• Brief 1: Reproduce the rows below verbatim, from the line containing "genus: Ptelea" through the final row, and leave the pictures out.

* BEGIN Selection *

Inside Vermont’s Eco-Litigation Loop: The Lawyers Who Write, Lobby, and Sue

Inside Vermont’s Eco-Litigation Loop: The Lawyers Who Write, Lobby, and Sue

(Editor’s note: We know this one runs long — it’s Part Two of yesterday’s story — but it’s worth every minute. The deeper you read, the clearer the picture becomes of how Vermont’s environmental rules are being written, enforced, and litigated, often by the very same people.)

In Vermont, the line between environmental policymaking and courtroom strategy has nearly disappeared. The same advocacy network that helped write the state’s climate and water rules now sues the agencies and farms that follow them—an endless loop of petitions, corrective orders, and consent decrees that leaves little room for either legislators or citizens.

From climate goals to consolidation

The story begins long before the recent lawsuit against Vorsteveld Farm. In 2020, the Vermont Natural Resources Council (VNRC) and the Conservation Law Foundation (CLF) championed passage of the Global Warming Solutions Act. The law transformed greenhouse-gas targets into binding mandates and authorized lawsuits against the state if it failed to meet them.

When EPA later pressed Vermont to reduce agricultural emissions, the Agency of Agriculture and the Agency of Natural Resources (ANR) responded with what federal guidance described as “climate-smart intensification.” Fewer farms, more efficient operations. Tile-drain systems, nutrient management plans, manure lagoons—standard conservation practices endorsed by USDA NRCS and EPA alike.

* END Selection *

• Brief 2: In the article on Vermont's eco-litigation, which law did the Vermont Natural Resources Council and the Conservation Law Foundation champion in 2020?

* BEGIN Dataset excerpts *

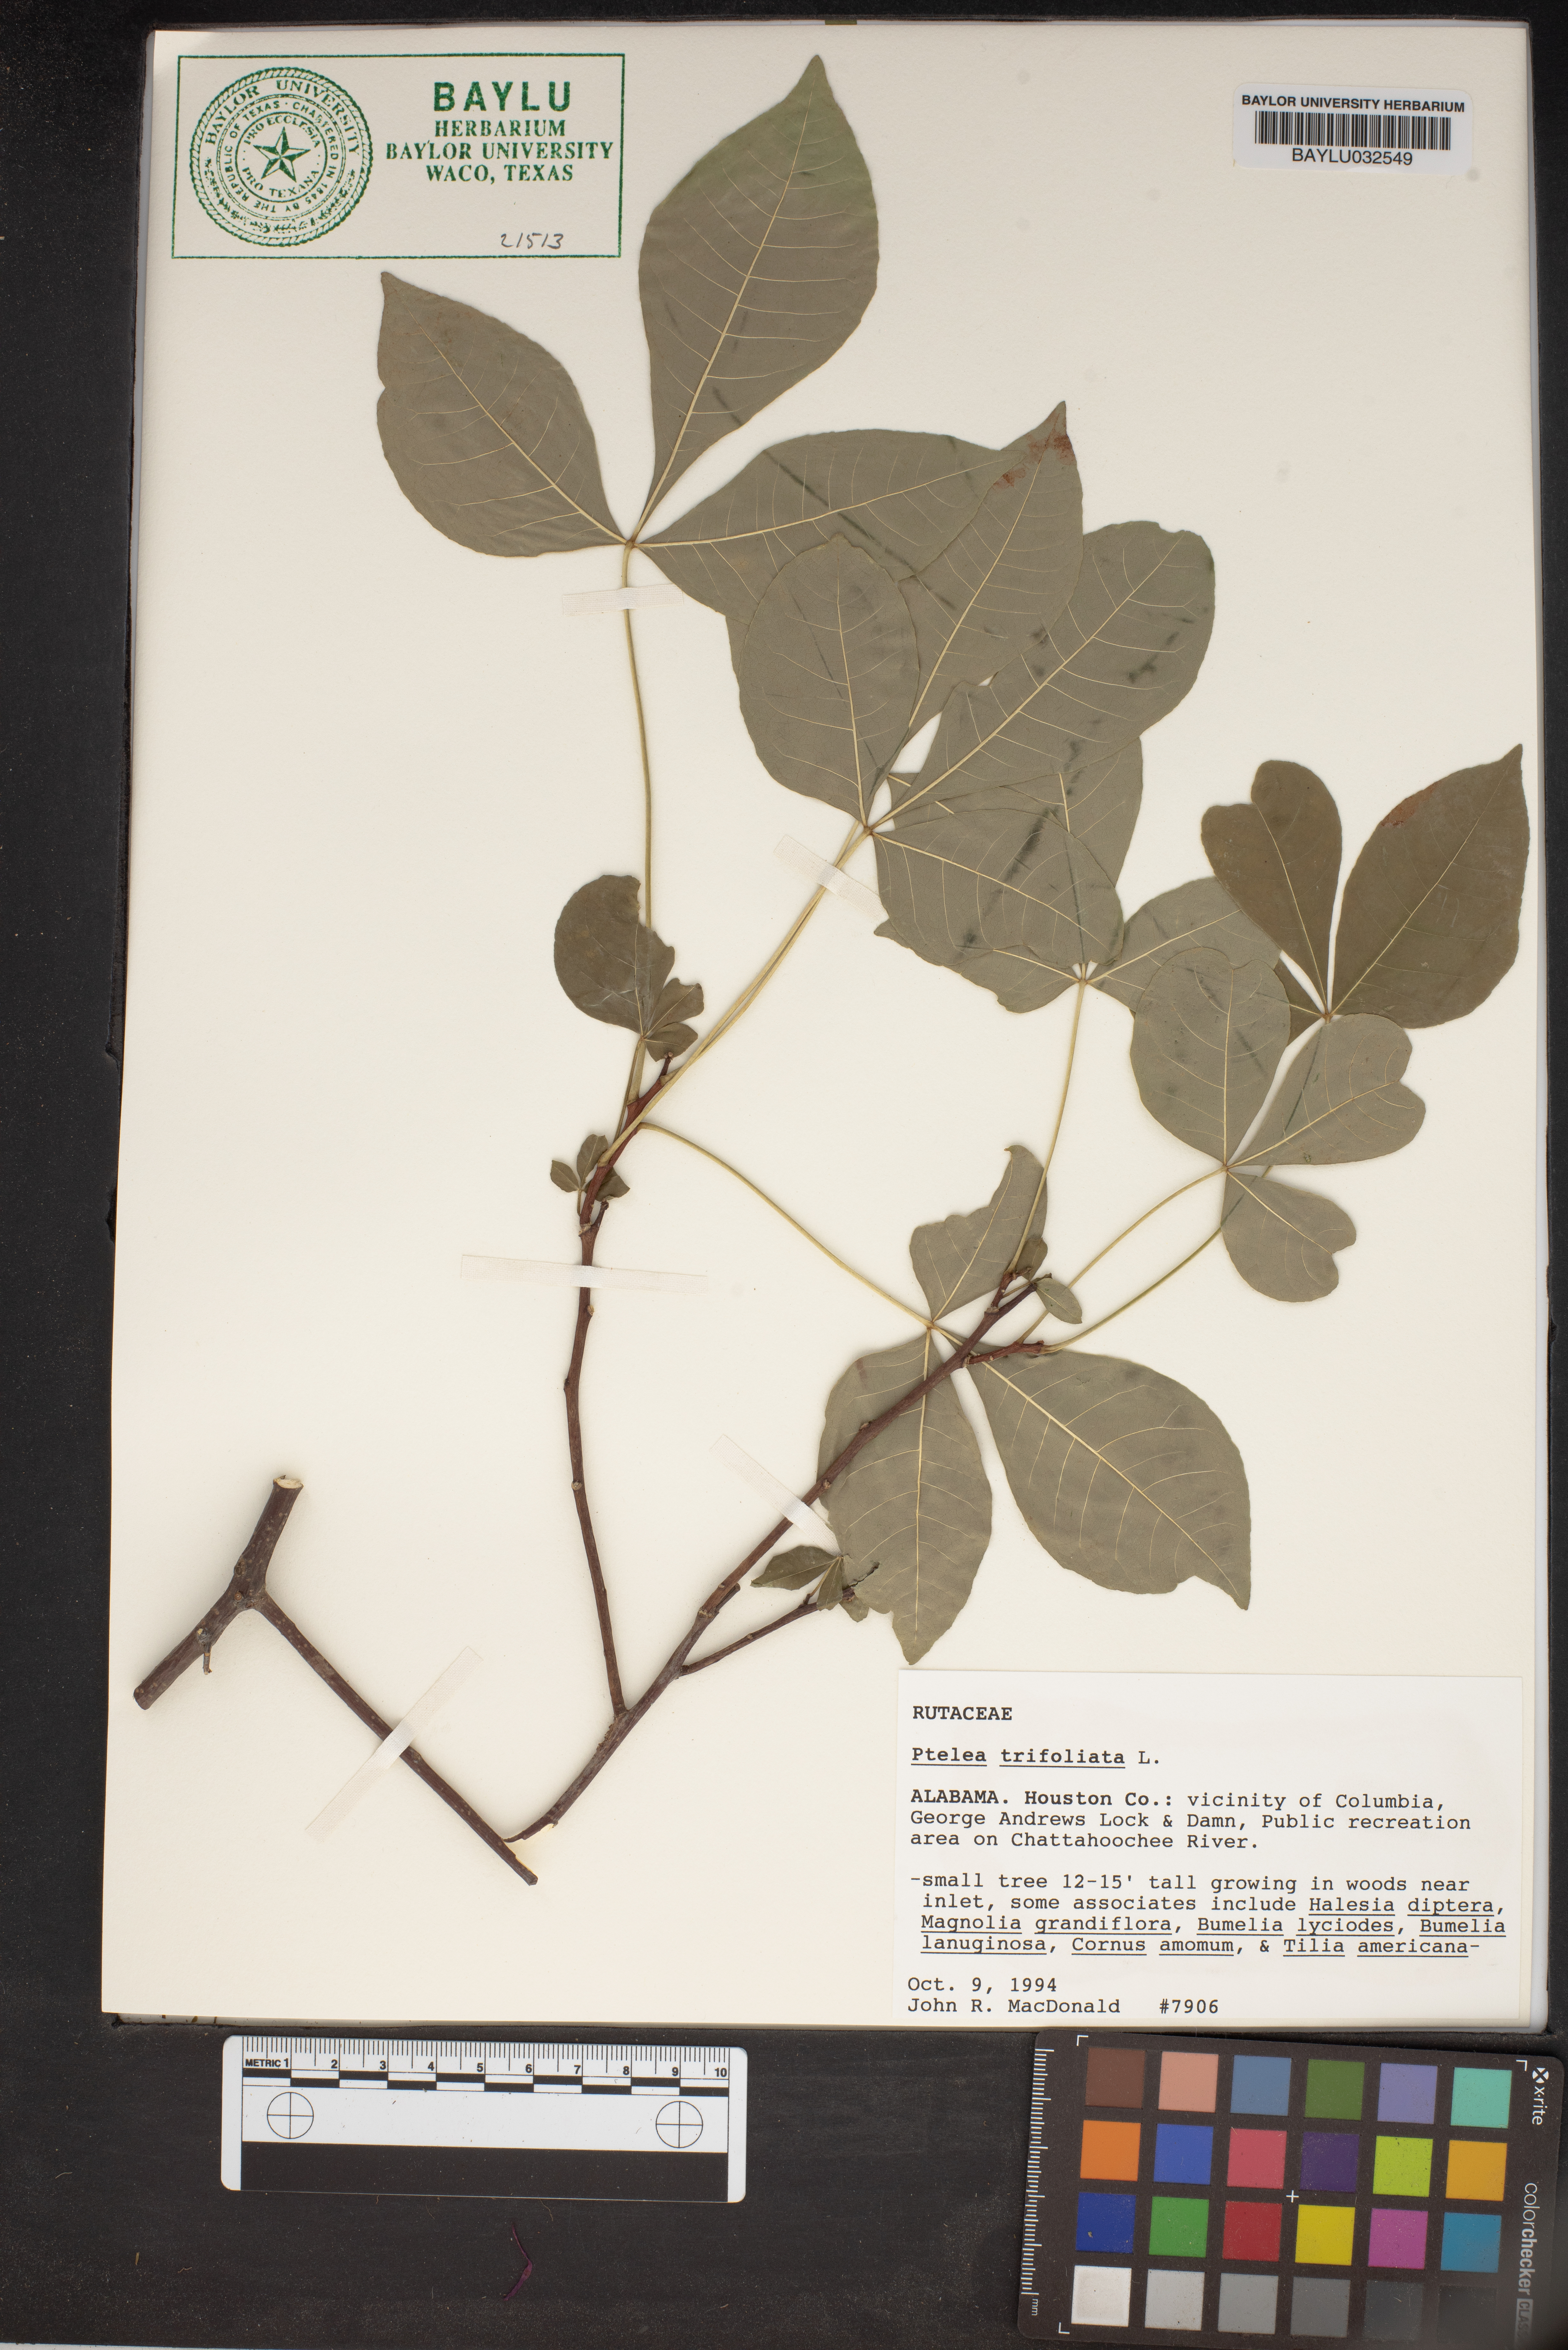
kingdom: Plantae
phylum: Tracheophyta
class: Magnoliopsida
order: Sapindales
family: Rutaceae
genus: Ptelea
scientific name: Ptelea trifoliata
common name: Common hop-tree
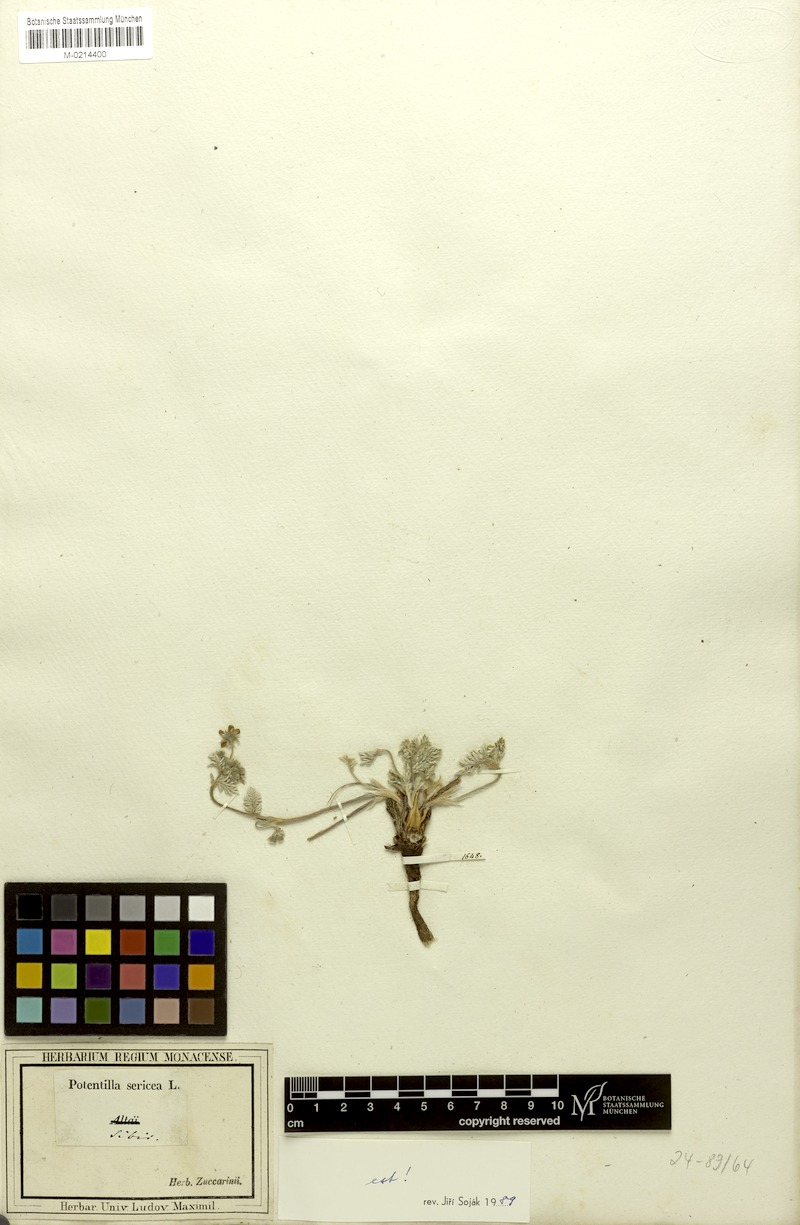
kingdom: Plantae
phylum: Tracheophyta
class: Magnoliopsida
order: Rosales
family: Rosaceae
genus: Potentilla
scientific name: Potentilla sericea
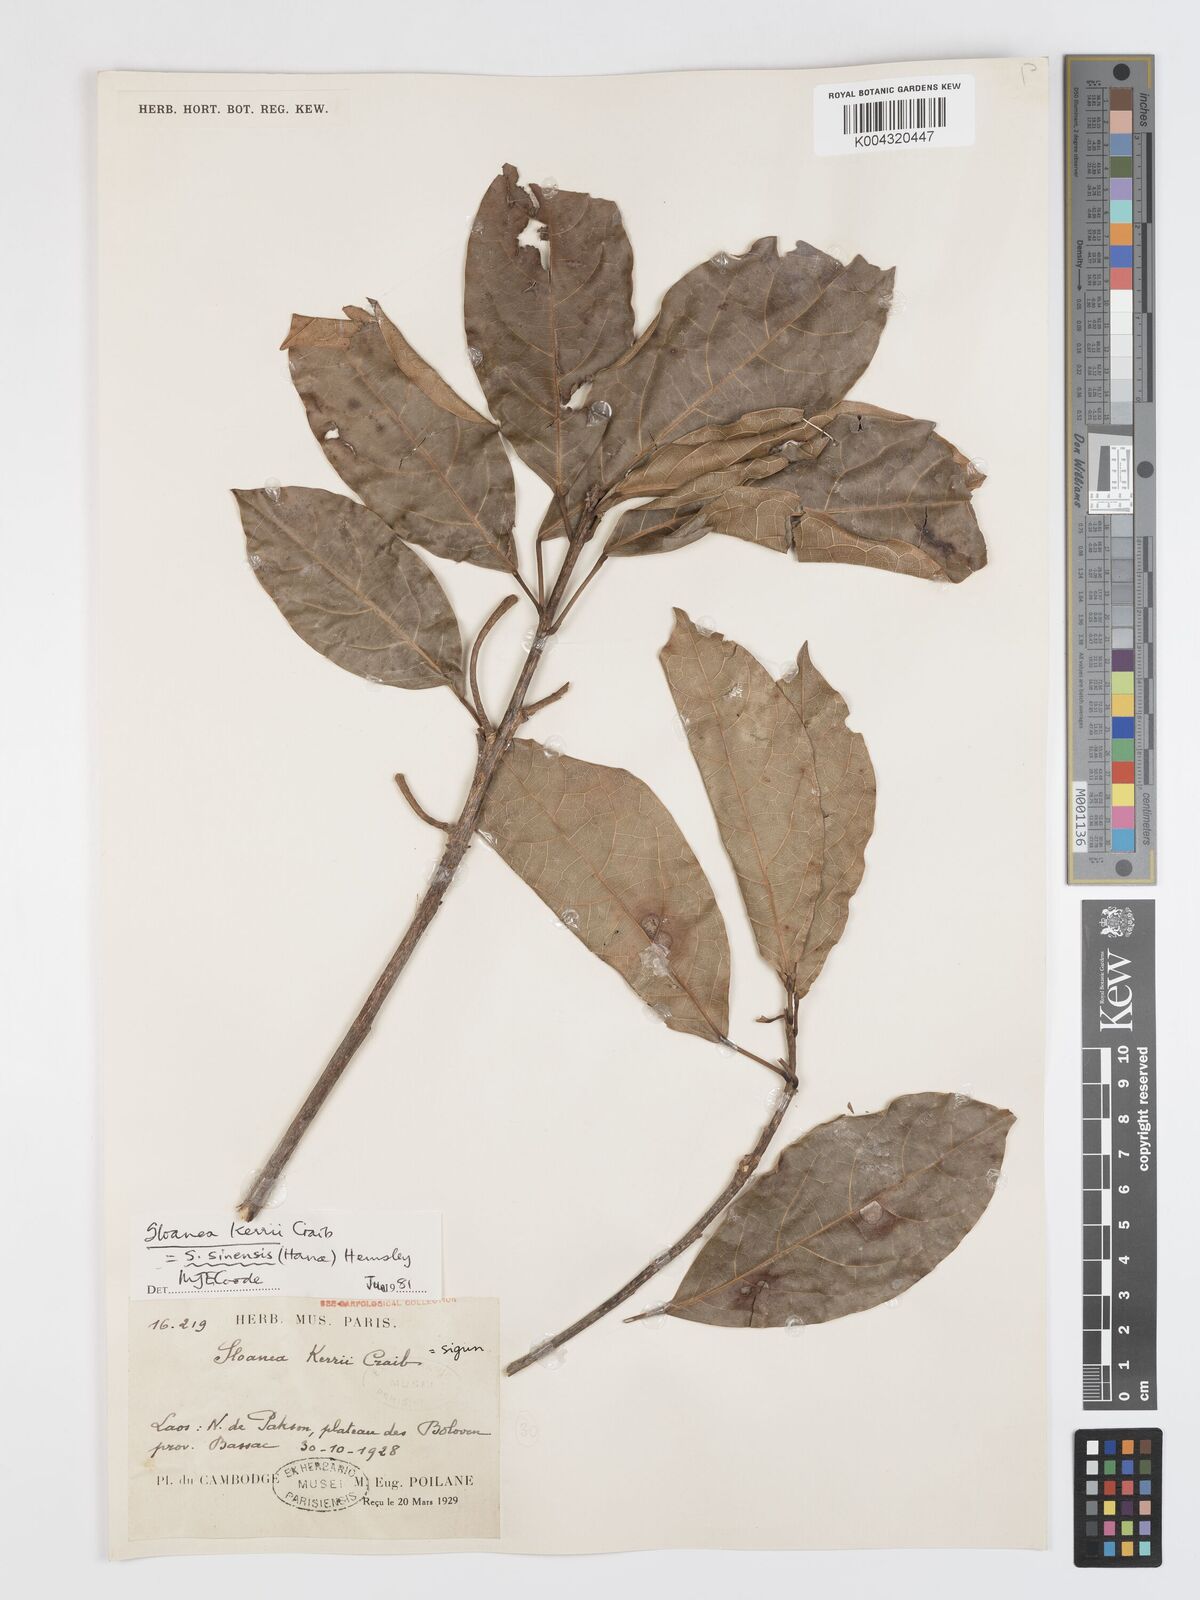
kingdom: Plantae
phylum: Tracheophyta
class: Magnoliopsida
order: Oxalidales
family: Elaeocarpaceae
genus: Sloanea
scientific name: Sloanea sinensis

* END Dataset excerpts *

• Task result 1:
genus: Ptelea
scientific name: Ptelea trifoliata
common name: Common hop-tree
kingdom: Plantae
phylum: Tracheophyta
class: Magnoliopsida
order: Rosales
family: Rosaceae
genus: Potentilla
scientific name: Potentilla sericea
kingdom: Plantae
phylum: Tracheophyta
class: Magnoliopsida
order: Oxalidales
family: Elaeocarpaceae
genus: Sloanea
scientific name: Sloanea sinensis

• Task result 2: The Global Warming Solutions Act.